In Jackson v. Longwell, 63 Kan. 93, 64 Pac. 991, a note was executed jointly by the husband and wife and the land of the latter mortgaged to secure its payment. The note became barred by limitation as to the wife, but was kept alive by the husband by payments of interest'. Prom a decree foreclosing the mortgage against the wife’s land error was prosecuted in this court, and the judgment affirmed. The court said:

“ The statute of limitations having run in favor of Mrs. Jackson, she was discharged from personal liability on the note, and therefore she sustained the same relation to the note as though she had never signed it, but this in no way affected her agreement that her property should be subjected to the payment of her husband’s debt evidenced by the note, and the case remained the same as though he only had signed the note when it was made, and both had at that time given a mortgage to secure it.”

In the present case the obligation to pay the note rested on its maker with the same force and effect at *363the time the action was begun as it did when the note was executed and when the mortgage was given to secure the note, so long as it remained a valid and subsisting evidence of debt against the maker. The reason is much stronger for not releasing the mortgaged property involved here than in the two cases from which we have quoted.

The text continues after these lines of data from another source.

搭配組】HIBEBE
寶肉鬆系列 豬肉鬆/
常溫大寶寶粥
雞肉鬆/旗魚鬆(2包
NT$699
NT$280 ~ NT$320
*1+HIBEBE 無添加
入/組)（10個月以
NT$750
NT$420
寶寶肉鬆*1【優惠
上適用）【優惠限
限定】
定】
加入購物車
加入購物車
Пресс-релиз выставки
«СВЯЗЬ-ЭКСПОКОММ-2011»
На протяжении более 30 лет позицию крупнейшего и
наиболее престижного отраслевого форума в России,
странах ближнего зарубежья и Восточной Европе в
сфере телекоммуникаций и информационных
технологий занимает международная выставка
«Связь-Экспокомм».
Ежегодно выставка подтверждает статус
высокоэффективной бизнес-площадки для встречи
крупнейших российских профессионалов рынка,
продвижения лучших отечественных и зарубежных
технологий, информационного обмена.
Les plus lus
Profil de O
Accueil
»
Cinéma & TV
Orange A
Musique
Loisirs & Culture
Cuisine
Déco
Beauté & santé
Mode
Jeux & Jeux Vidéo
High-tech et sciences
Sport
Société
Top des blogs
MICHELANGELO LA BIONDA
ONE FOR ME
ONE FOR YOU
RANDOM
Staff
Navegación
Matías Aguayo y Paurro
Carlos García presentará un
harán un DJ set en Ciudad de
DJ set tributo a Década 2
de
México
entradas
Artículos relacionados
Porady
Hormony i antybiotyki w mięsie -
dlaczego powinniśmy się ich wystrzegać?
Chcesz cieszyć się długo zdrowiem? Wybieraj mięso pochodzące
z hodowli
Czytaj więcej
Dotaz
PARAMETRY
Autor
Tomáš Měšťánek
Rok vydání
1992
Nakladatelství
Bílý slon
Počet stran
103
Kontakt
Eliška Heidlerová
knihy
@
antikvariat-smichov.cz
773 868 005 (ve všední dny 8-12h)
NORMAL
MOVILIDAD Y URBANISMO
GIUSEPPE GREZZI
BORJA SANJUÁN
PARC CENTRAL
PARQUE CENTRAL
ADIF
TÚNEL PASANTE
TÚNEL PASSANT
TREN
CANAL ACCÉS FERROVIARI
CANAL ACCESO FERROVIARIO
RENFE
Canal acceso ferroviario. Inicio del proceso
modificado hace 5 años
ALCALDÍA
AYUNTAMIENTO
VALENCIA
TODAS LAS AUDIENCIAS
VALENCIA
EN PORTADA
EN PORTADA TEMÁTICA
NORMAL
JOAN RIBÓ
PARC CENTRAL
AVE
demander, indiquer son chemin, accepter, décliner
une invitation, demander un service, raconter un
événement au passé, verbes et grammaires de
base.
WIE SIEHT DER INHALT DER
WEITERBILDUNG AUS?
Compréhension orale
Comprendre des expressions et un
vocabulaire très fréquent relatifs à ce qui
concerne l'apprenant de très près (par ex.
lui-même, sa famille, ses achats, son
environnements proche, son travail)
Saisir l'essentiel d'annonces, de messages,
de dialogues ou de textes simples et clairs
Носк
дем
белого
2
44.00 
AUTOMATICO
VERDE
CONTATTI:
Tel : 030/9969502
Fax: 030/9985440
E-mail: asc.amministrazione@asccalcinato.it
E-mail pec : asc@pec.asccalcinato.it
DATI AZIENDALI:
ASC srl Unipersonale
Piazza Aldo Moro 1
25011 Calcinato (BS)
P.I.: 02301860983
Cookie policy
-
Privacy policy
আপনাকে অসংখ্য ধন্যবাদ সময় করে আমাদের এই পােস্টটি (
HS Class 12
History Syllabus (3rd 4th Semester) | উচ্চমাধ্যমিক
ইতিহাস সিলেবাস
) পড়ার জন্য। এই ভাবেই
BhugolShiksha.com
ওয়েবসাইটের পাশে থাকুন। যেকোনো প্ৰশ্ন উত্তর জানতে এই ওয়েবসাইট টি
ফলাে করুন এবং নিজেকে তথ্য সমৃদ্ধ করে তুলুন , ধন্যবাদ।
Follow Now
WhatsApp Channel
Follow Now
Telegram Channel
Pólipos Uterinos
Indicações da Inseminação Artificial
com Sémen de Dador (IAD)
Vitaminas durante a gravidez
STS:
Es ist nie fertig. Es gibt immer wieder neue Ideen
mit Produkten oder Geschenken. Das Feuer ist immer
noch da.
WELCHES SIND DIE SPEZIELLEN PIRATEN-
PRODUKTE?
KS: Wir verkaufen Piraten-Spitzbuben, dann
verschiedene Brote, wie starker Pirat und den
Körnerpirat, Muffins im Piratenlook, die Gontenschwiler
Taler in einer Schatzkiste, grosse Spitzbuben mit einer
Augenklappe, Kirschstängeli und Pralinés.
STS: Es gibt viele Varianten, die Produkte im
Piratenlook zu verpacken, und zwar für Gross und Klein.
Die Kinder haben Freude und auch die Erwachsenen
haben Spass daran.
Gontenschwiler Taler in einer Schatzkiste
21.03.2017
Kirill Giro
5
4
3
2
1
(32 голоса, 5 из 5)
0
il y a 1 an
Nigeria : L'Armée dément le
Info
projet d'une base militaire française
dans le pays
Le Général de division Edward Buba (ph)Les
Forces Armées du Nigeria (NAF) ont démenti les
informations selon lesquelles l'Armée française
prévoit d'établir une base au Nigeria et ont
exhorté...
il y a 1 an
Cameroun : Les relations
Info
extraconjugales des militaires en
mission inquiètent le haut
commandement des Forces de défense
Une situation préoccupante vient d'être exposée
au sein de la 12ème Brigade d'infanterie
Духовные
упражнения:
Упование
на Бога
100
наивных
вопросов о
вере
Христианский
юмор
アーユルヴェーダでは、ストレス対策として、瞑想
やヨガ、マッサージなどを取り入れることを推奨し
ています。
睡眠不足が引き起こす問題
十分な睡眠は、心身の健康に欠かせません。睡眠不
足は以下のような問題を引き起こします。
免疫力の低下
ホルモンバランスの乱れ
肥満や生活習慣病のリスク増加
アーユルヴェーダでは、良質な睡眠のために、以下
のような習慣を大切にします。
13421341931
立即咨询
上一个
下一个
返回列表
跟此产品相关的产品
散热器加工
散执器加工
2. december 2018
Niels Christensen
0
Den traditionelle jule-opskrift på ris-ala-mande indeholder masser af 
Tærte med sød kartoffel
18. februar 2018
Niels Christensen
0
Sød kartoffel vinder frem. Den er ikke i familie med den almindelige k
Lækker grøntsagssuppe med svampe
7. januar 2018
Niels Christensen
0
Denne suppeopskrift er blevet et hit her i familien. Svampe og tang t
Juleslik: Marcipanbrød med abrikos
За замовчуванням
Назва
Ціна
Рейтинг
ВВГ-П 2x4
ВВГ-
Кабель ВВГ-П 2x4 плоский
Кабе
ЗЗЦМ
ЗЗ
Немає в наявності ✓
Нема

Other parties were made defendants in the court below. The petition alleged that they “claim to own or hold some right, title or interest in and to the above-described real estate.” They have not been made parties here. There is no judgment for or against them appearing in the record. They seem to have been dropped out of the case. The allegations of the petition were insufficient to state a cause of action against them. (Short v. Nooner, 16 Kan. 220.) Afailureto make them parties to.this proceeding in error is not ground for dismissal.

The facts being agreed to, the judgment of the court below will be reversed, with directions to enter a decree foreclosing the mortgage.

Doster, O.J., Johnston, Greene, JJ., concurring.